In terms of target markets, an adequate sales compliance process should be established to identify the risk level of overseas jurisdictions and the possible use of products after export. Under the restrictions of applicable laws and regulations on the levels of export control for different countries, and the corresponding licensing policies, companies should unify the overall risk preference with compliance control requirements, and strictly implement the sanctions and embargo policies of the target jurisdictions and the UN; build a multi-node interception and control mechanism, and strictly prohibit the export of products to high-risk countries or regions without compliance review and company management approval.
Embed compliance requirements into business processes. From the origin of the company’s materials, components and products, complete written records should be made for restricted items including import price, export control information, intended use and use method, and the quantity of items used to manufacture or integrate products. Moreover, it is recommended to record the purchase price of items to support the analysis and judgment on products in subsequent business processes.
After the materials, components or products are processed and manufactured into company products and the compliance analysis on such products is completed, if restricted products or products composed of or integrated with restricted items will be sold or exported to overseas jurisdictions, the marketing department, when negotiating trade co-operation opportunities, should first review the risks of exporting to such countries and regions, and collect and organise all information about distributors and end users involved in the transaction process, which should be submitted to the legal department for review together with co-operation agreements, sales agreements or other such contracts.

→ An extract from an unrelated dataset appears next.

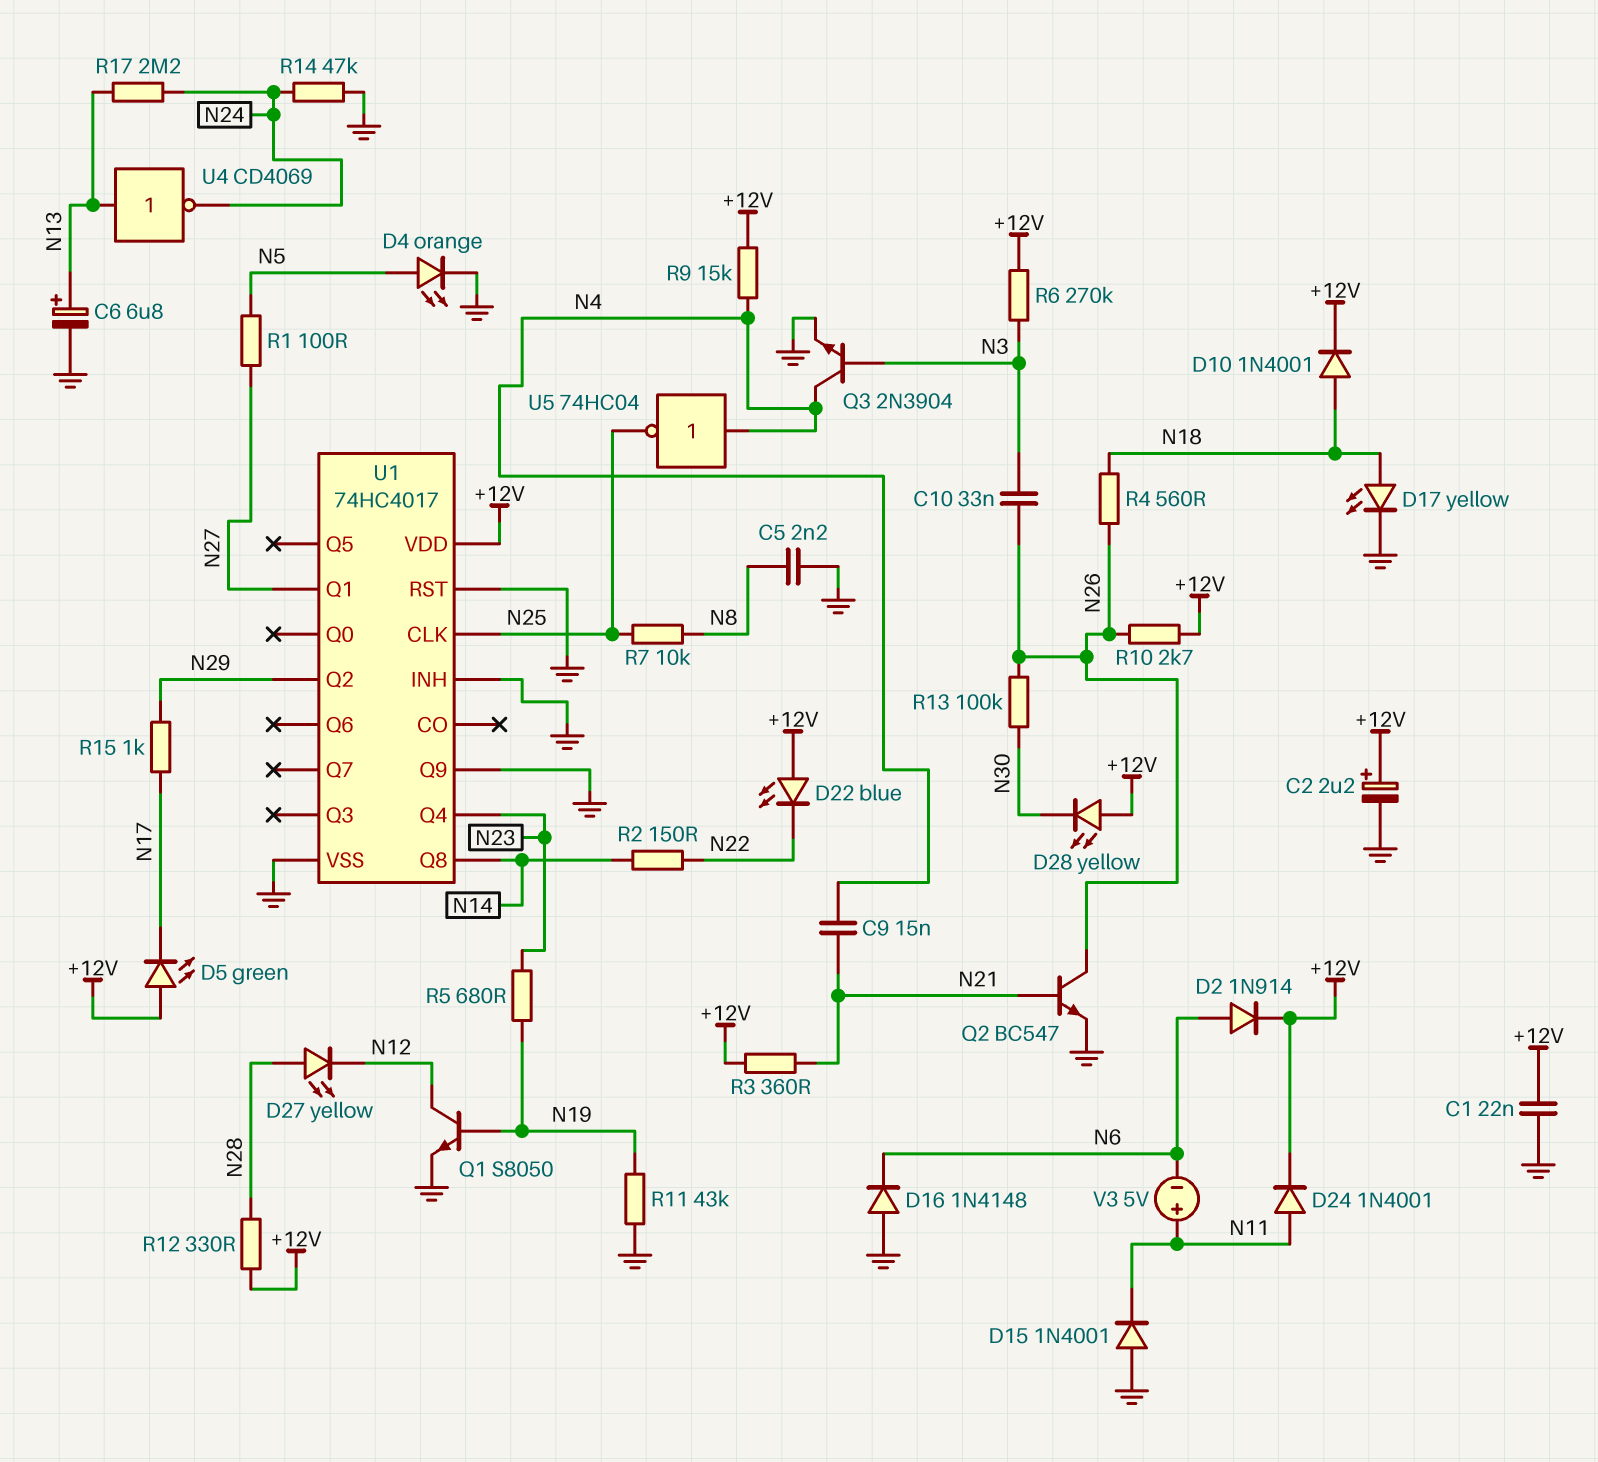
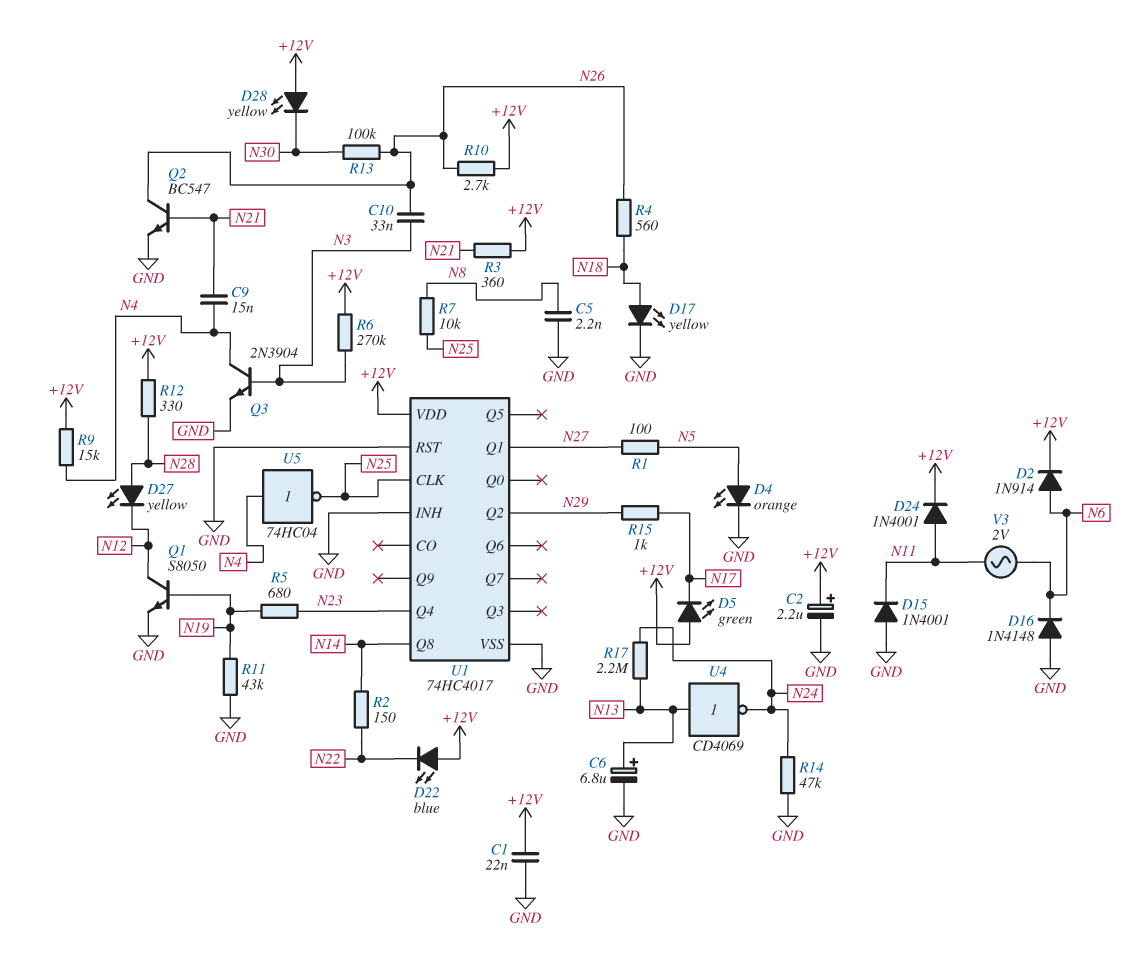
D10: diode 1N4001 (A N18, K +12V) -> none
U1 pin Q9: GND -> none
V3: 5V (plus N11, minus N6) -> AC 2V (N6, N11)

When the marketing department signs a sales agreement, it should also sign a letter of commitment on import and export control with the counterparty, or use the company’s contract template containing trade compliance provisions, properly keep all signed sales agreements and their annexes, and strictly implement the filing management requirements.
The legal department is responsible for compliance review of the company’s overseas customers, distributors and end users, and feeding back the review results to the marketing department.

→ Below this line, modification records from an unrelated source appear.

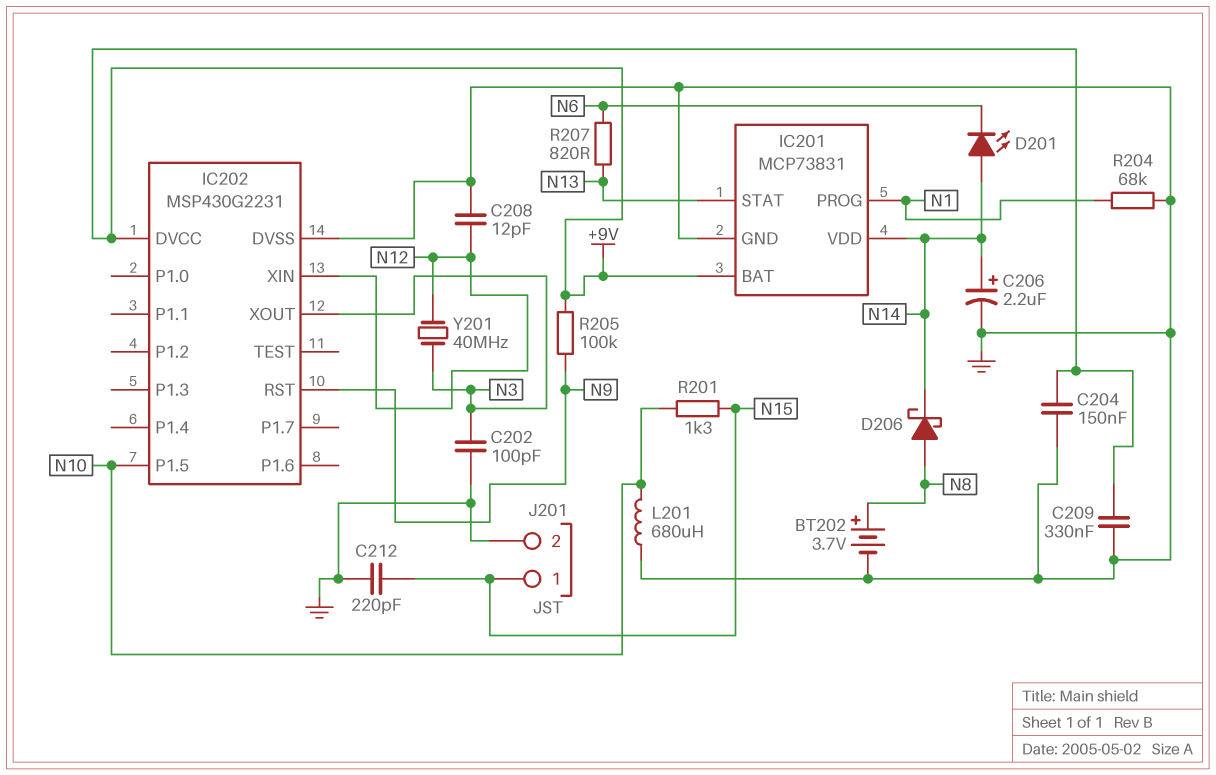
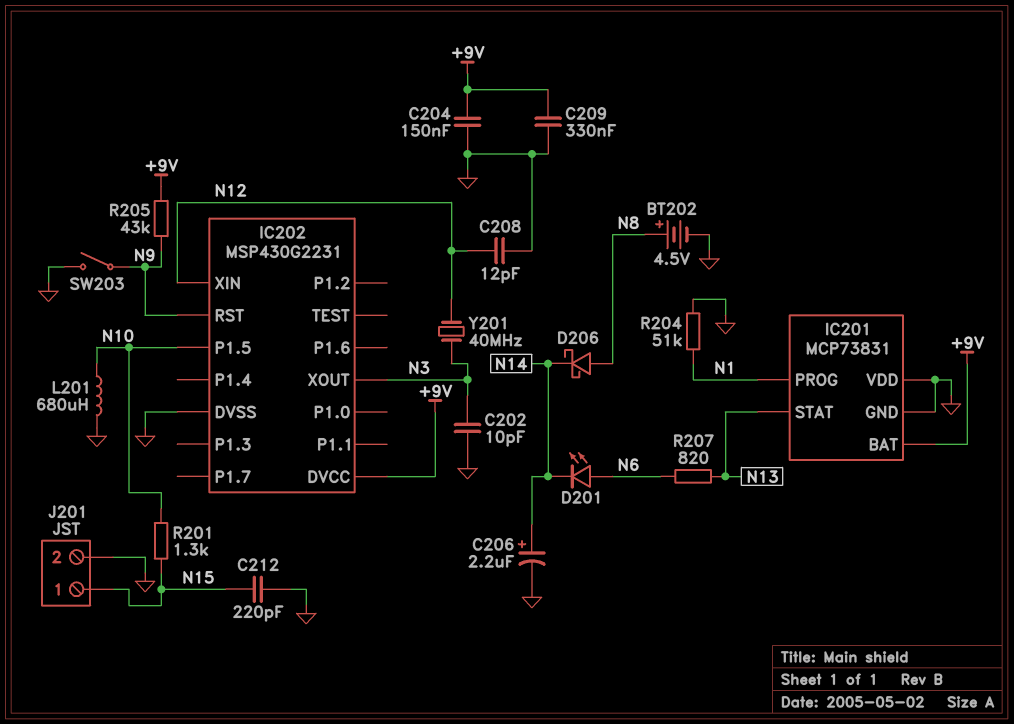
BT202: 3.7V (plus N8, minus GND) -> 4.5V (plus N8, minus GND)
C202: 100pF (GND, N3) -> 10pF (GND, N3)
D201: LED (A N14, K N6) -> LED (A N6, K N14)
IC201 pin VDD: N14 -> GND
R204: 68k (GND, N1) -> 51k (GND, N1)
R205: 100k (+9V, N9) -> 43k (+9V, N9)
SW203: none -> switch (GND, N9)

Comprehensively promote the construction of export control compliance culture. An end-to-end review of the company’s export control compliance process should be conducted while the export control compliance policies should be incorporated into the scope of mandatory know-how for all employees. A series of targeted and focused compliance training sessions may be continually carried out to ensure that the employees are aware of the export and import control policies, and the compliance operation norms, related to their positions.
Fully implement violation reporting and investigation. All temporary and regular employees are obliged to prevent violations from occurring and to report to the legal department when they become aware of violation events or behaviour. Employees may report potential violations through their department’s compliance liaison officers, or directly to the legal department. In addition to anti-bribery, anti-fraud and export control, a sound corporate compliance system also includes cybersecurity, data compliance and many other important aspects.
A sound compliance-themed corporate ecosystem goes a long way to ensuring a sustainable future for the company.